**ESTRATTO DEL DOCUMENTO**.
%%
Attivisti che cercano di "restituire" l'arte africana, a processo in Francia


 





Un'attivista congolese Emery Mwazulu Diyabanza e altri quattro sono finiti a processo in Francia (lo scorso 30 settembre), con l'accusa di furto per aver tentato di rimuovere un palo funerario africano del XIX secolo da un museo di Parigi, come parte di una campagna di protesta contro il saccheggio dell'era coloniale.


Emery Mwazulu Diyabanza non accetta di essere chiamato ladro : in realtà si sente un "apostolo della restituzione diretta" dell'immenso patrimonio dell'arte africana che, le potenze colonialiste scipparono all'Africa andando a rimpinguare i musei europei.

L'attivista congolese fondatore del collettivo panafricano Unity, Dignity, Courage, per protestare contro i furti perpetrati dalle potenze europee durante il colonialismo, senza maschera né armi, entra nei musei e porta via opere d'arte e manufatti africani durante azioni fimate e trasmesse in streaming sui social. 

Finora ha colpito in Francia e Olanda.

A giugno è entrato nel Musée du quai Branly, l'istituzione culturale parigina che ospita tesori delle ex colonie francesi, e ha rimosso una stele funeraria in legno del XIX secolo proveniente dal Ciad. A luglio, a Marsiglia, ha sequestrato un manufatto dal Museo delle arti africane, oceaniche e dei nativi americani.  A settembre il gruppo ha preso una statua funeraria congolose dall'Afrika Museum di Berg en Dal, nei Paesi Bassi.



Naturalmente nell'immaginario - a senso unico - di tutte quelle nazioni colonialiste queste imprese vengono etichettate come gesti che debbono essere perseguiti penalmente. Dal canto suo, Diyabanza sa che queste azioni incendiano il dibattito in un momento in cui il movimento antirazzista Black Lives Matter è al suo apice.

"La mia è una protesta visiva pensata per i social media per sensibilizzare su questa ingiustizia", dichiara. "Questi artefatti sono stati portati via dai loro Paesi di origine senza alcun consenso e i presidenti africani hanno dimostrato di non volere, o potere, recuperarli. Al ladro non viene chiesto il permesso di restituire ciò che ha rubato".
%%
**DATI MOSTRATI**.
%%
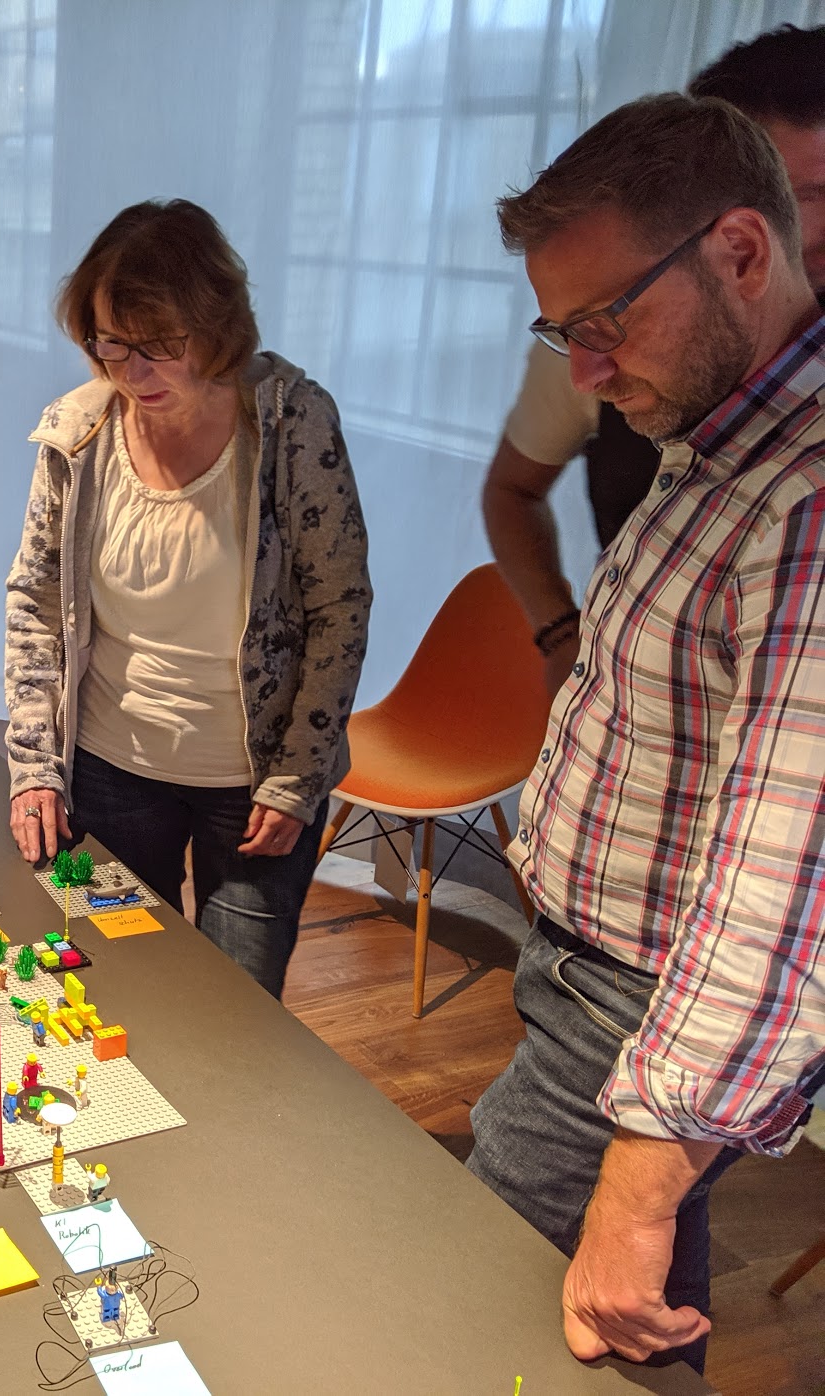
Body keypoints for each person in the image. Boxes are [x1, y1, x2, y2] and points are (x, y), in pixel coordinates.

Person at [468, 93, 825, 1374]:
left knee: (471, 1290)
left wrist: (636, 1186)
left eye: (603, 323)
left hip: (633, 1008)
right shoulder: (712, 433)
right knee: (625, 1329)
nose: (583, 370)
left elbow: (784, 878)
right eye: (561, 331)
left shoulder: (805, 502)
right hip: (592, 972)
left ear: (737, 252)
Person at [3, 199, 372, 999]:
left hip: (256, 786)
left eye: (160, 345)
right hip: (110, 768)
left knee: (235, 1012)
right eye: (112, 343)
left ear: (216, 326)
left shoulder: (290, 422)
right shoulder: (78, 432)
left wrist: (299, 776)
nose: (133, 373)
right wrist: (34, 765)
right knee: (121, 991)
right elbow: (34, 600)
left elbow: (339, 608)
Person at [481, 24, 825, 692]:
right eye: (784, 193)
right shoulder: (599, 340)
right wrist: (562, 633)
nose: (796, 228)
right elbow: (511, 489)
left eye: (809, 197)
%%
**CONSEGNA DELL'ESERCIZIO**. Scrivi il seguito dell'articolo sull'attivista congolese Diyabanza, a partire dalla sua ultima frase.

**RISPOSTA**.
E' la questione che si trascina da tempo immemore che mai nessuna potenza colonialista ha pensato di restituire all'Africa dato che, dall'Europa all'America si è portati a pensare che l'Africa non sia un Continente dove l'arte sia stata prodotta salvo poi, una volta scoperta, impossessarsene - come dice Diyabanza - senza chiedere il permesso. E' successo all'arte quello che è successo alle materie prime : un razzia senza precedenti.

Ora deve affrontare due processi, uno a Parigi e uno a Marsiglia, per tentativo di furto di un'opera pubblica (che però appartiene all'Africa ...). In entrambi i casi rischia 150 mila euro di multa e sopratutto 10 di reclusione. 

Due pesi e due misure ...

Nel 2017 il presidente Emmanuel Macron si è impegnato a restituire parte del patrimonio africano che la Francia aveva rubato al Continente. Due accademici, Bénédicte Savoy e Felwine Sarr, nel 2018 gli hanno consegnato il loro rapporto : afferma che tutti i manufatti rimossi dall'Africa subsahariana in epoca coloniale dovranno essere restituiti dalla Francia se provato in modo inequivocabile (da chi?) che sono stati sottratti con la forza.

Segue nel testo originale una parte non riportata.